Performance is still slow, however it has not started to REBUILD again as of yet.

Any advice?

Offline bpivk

  • *
  • 908
  • +0/-0
    • http://www.bezigrad.com
RAID Monitor Question
« Reply #12 on: December 10, 2006, 06:18:52 PM »
Change the disk that's causing problems.
"It should just work" if it doesn't report it. Thanks!

Offline pfloor

  • *****
  • 889
  • +1/-0
Re: More info on RAID errors
« Reply #13 on: December 10, 2006, 07:08:16 PM »
Quote from: "keyman0202"
Any advice?

1-Don't place your raided devices on the same IDE channel.  It reduces performance and provides NO redundancy if the IDE channel fails and takes the drives with it.  It may also cause the issues you are having.  I suggest you:

a-Remove the extra drives (md3 array).
b-Place your primary drives on hda and hdc as "Master drives".
c-If you still need the extra storage, get an additional IDE card with 2 more IDE channels.  Put the extra drives on that as hde and hdg (Master) and add the additional array back.

2-Don't use IBM (and possibly Hitachi) "Deskstar" drives.  My experience shows they have a hard time staying in sync for some unknown reason.  I personally have experienced this problem on 3 seperate sets of "Deathstar" drives placed in a raid 1 configuration.  

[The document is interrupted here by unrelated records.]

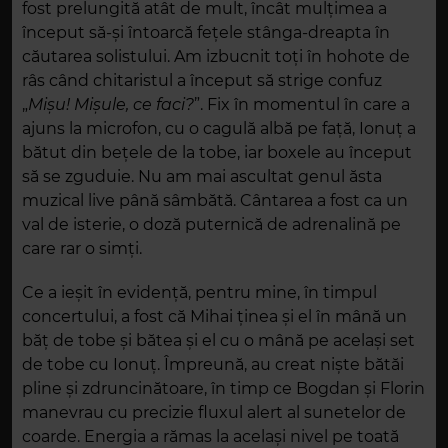
fost prelungită atât de mult, încât mulțimea a
început să-și întoarcă fețele stânga-dreapta în
căutarea solistului. Am izbucnit toți în hohote de
râs când chitaristul a început să strige confuz
„
Mișu! Mișule, ce faci?
”. Fix în momentul în care a
ajuns la microfon, cu o cagulă albă pe față, Ionuț a
bătut din bețele de la tobe, iar boxele au început
să se zguduie. Nu am mai ascultat genul ăsta
muzical live până sâmbătă. Cântarea a fost ca un
val de isterie, o doză puternică de adrenalină pe
care rar o simți.
Ce a ieșit în evidență, pentru mine, în timpul
concertului, a fost că Mihai ținea și el în mână un
băț de tobe și bătea și el cu o mână pe același set
de tobe cu Ionuț. Împreună, au creat niște bătăi
pline și zdruncinătoare, în timp ce Bogdan și Florin
manevrau cu precizie fluxul alert al sunetelor de
coarde. Energia a rămas la același nivel pe toată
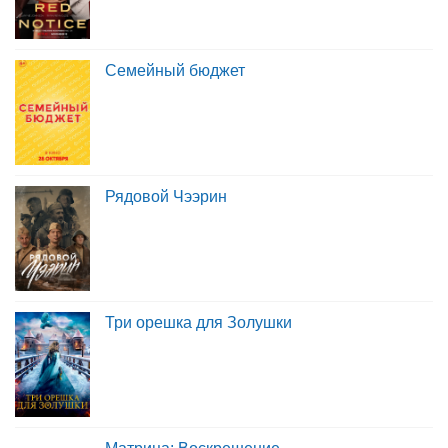
Семейный бюджет
Рядовой Чээрин
Три орешка для Золушки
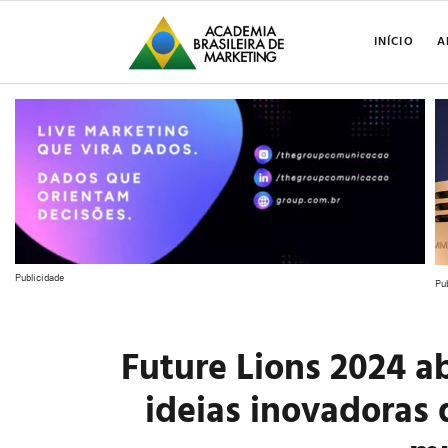
INÍCIO
A
Publicidade
Pu
Future Lions 2024 ab
ideias inovadoras 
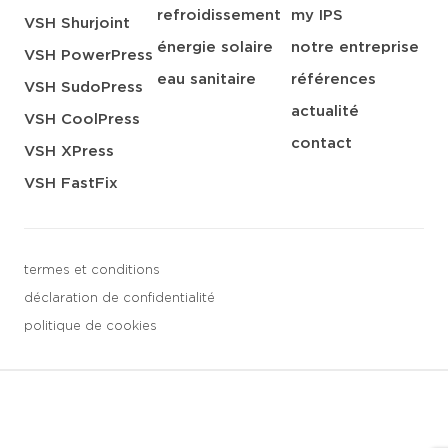
refroidissement
my IPS
VSH Shurjoint
énergie solaire
notre entreprise
VSH PowerPress
eau sanitaire
références
VSH SudoPress
actualité
VSH CoolPress
contact
VSH XPress
VSH FastFix
termes et conditions
déclaration de confidentialité
politique de cookies
3 downloads geselecteerd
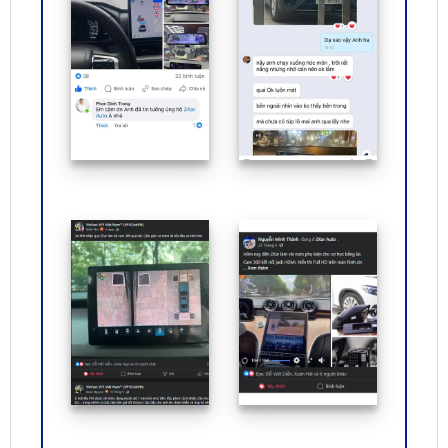
ĐỊA CHỈ TỚI TRUNG TÂM PHỤ KIỆN Ô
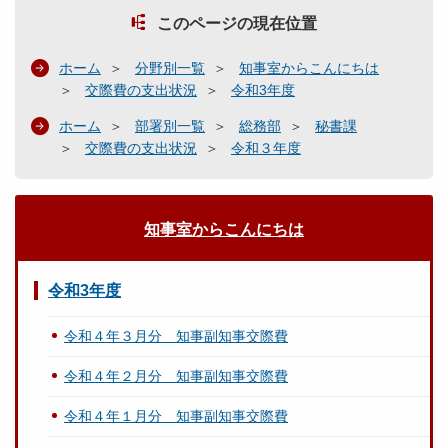
このページの現在位置
ホーム
分野別一覧
知事室からこんにちは
交際費の支出状況
令和3年度
ホーム
部署別一覧
総務部
秘書課
交際費の支出状況
令和３年度
知事室からこんにちは
令和3年度
令和４年３月分 知事副知事交際費
令和４年２月分 知事副知事交際費
令和４年１月分 知事副知事交際費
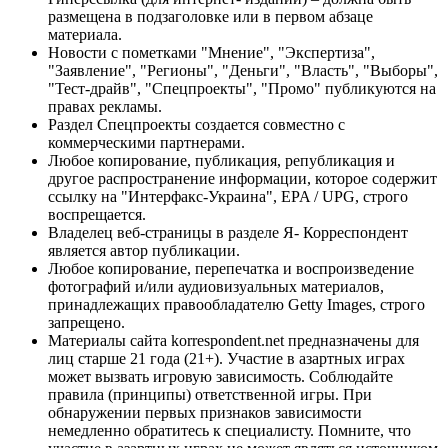
размещена в подзаголовке или в первом абзаце
материала.
Новости с пометками "Мнение", "Экспертиза",
"Заявление", "Регионы", "Деньги", "Власть", "Выборы",
"Тест-драйв", "Спецпроекты", "Промо" публикуются на
правах рекламы.
Раздел Спецпроекты создается совместно с
коммерческими партнерами.
Любое копирование, публикация, републикация и
другое распространение информации, которое содержит
ссылку на "Интерфакс-Украина", EPA / UPG, строго
воспрещается.
Владелец веб-страницы в разделе Я- Корреспондент
является автор публикации.
Любое копирование, перепечатка и воспроизведение
фотографий и/или аудиовизуальных материалов,
принадлежащих правообладателю Getty Images, строго
запрещено.
Материалы сайта korrespondent.net предназначены для
лиц старше 21 года (21+). Участие в азартных играх
может вызвать игровую зависимость. Соблюдайте
правила (принципы) ответственной игры. При
обнаружении первых признаков зависимости
немедленно обратитесь к специалисту. Помните, что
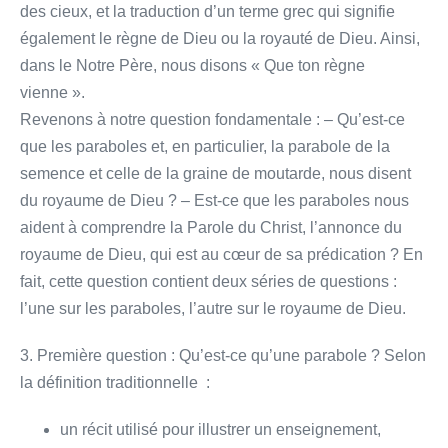
des cieux, et la traduction d’un terme grec qui signifie
également le règne de Dieu ou la royauté de Dieu. Ainsi,
dans le Notre Père, nous disons « Que ton règne
vienne ».
Revenons à notre question fondamentale : – Qu’est-ce
que les paraboles et, en particulier, la parabole de la
semence et celle de la graine de moutarde, nous disent
du royaume de Dieu ? – Est-ce que les paraboles nous
aident à comprendre la Parole du Christ, l’annonce du
royaume de Dieu, qui est au cœur de sa prédication ? En
fait, cette question contient deux séries de questions :
l’une sur les paraboles, l’autre sur le royaume de Dieu.
3. Première question : Qu’est-ce qu’une parabole ? Selon
la définition traditionnelle :
un récit utilisé pour illustrer un enseignement,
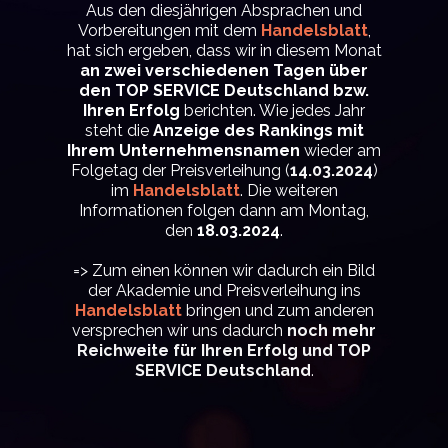
Aus den diesjährigen Absprachen und
Vorbereitungen mit dem
Handelsblatt
,
hat sich ergeben, dass wir in diesem Monat
an zwei verschiedenen Tagen über
den TOP SERVICE Deutschland bzw.
Ihren Erfolg
berichten. Wie jedes Jahr
steht die
Anzeige des Rankings mit
Ihrem Unternehmensnamen
wieder am
Folgetag der Preisverleihung
(
14.03.2024
)
im
Handelsblatt
. Die weiteren
Informationen folgen dann am Montag,
den
18.03.2024
.
=> Zum einen können wir dadurch ein Bild
der Akademie und Preisverleihung ins
Handelsblatt
bringen und zum anderen
versprechen wir uns dadurch
noch mehr
Reichweite für Ihren Erfolg und TOP
SERVICE Deutschland
.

3-If you experience drive performance problems (AFTER seperating the drives to different IDE channels) then read this thread about hdparm:

http://forums.contribs.org/index.php?topic=28038.0
In life, you must either "Push, Pull or Get out of the way!"

Offline pfloor

  • *****
  • 889
  • +1/-0
RAID Monitor Question
« Reply #14 on: December 10, 2006, 07:20:37 PM »
Quote from: "bpivk"
Quote
[root@prserver ~]# mdadm -D /dev/md2
/dev/md2:
Version : 00.90.01
Creation Time : Sun Apr 16 17:20:09 2006
Raid Level : raid1
Array Size : 244091520 (232.78 GiB 249.95 GB)
Device Size : 244091520 (232.78 GiB 249.95 GB)
Raid Devices : 2
Total Devices : 2
Preferred Minor : 2
Persistence : Superblock is persistent

Update Time : Wed Dec 6 15:25:17 2006
State : dirty, recovering
Active Devices : 2
Working Devices : 2
Failed Devices : 0
Spare Devices : 0


This tells you that disk 2 is about to go on a long vacation.


This just states that md2 is dirty and makes no mention of which disk is causing the problem.

# cat /proc/mdstat during the rebuild process will tell which drive is out of sync.
In life, you must either "Push, Pull or Get out of the way!"